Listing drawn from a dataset
--*--

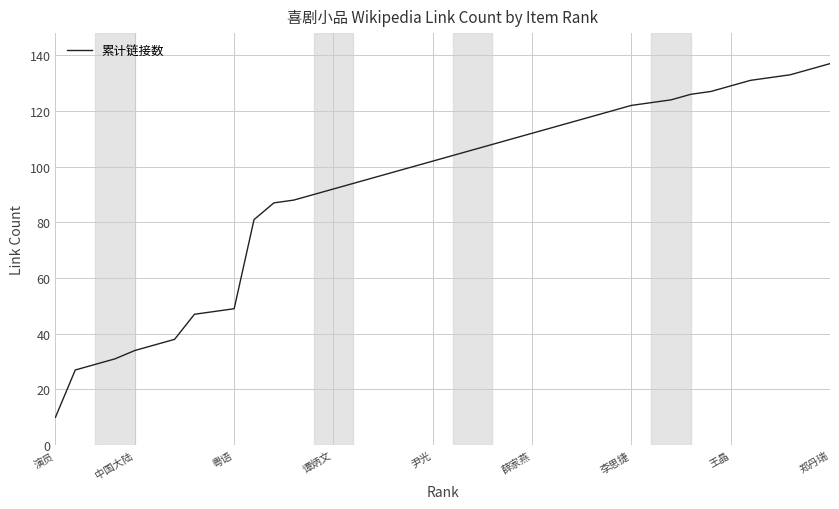

Reading left to right, transcribe all the data shown in this chart.

10	27	29	31	34	36	38	47	48	49	81	87	88	90	92	94	96	98	100	102	104	106	108	110	112	114	116	118	120	122	123	124	126	127	129	131	132	133	135	137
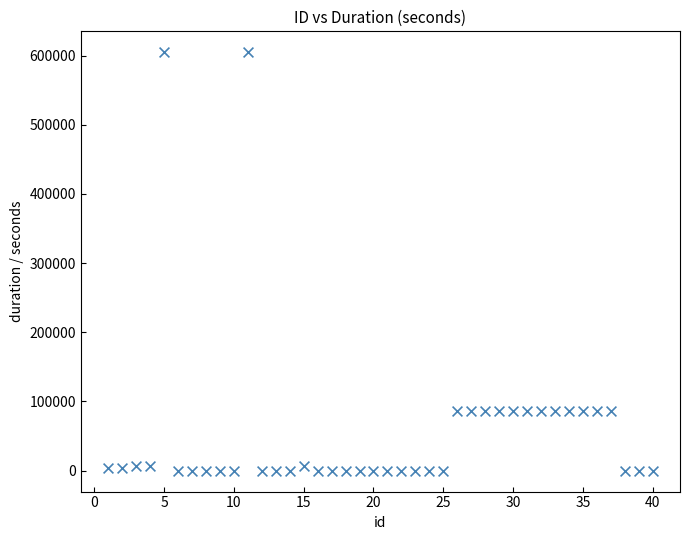

What is the range of Y values (max minus min)?

604800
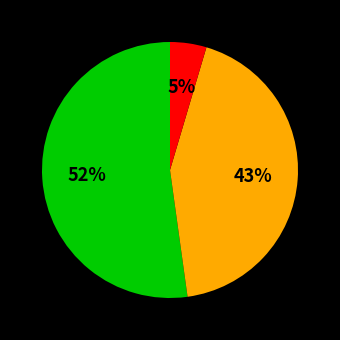

How many segments does this pie chart have?

3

--*--

Task objective:
Arrange the lines of the listing above as a JSON list of strings, one string per line, omitting blank lines. Leave the pictures out of the answer.

Result of the task:
[
  "Reading left to right, transcribe all the data shown in this chart.",
  "10\t27\t29\t31\t34\t36\t38\t47\t48\t49\t81\t87\t88\t90\t92\t94\t96\t98\t100\t102\t104\t106\t108\t110\t112\t114\t116\t118\t120\t122\t123\t124\t126\t127\t129\t131\t132\t133\t135\t137",
  "What is the range of Y values (max minus min)?",
  "604800",
  "How many segments does this pie chart have?",
  "3"
]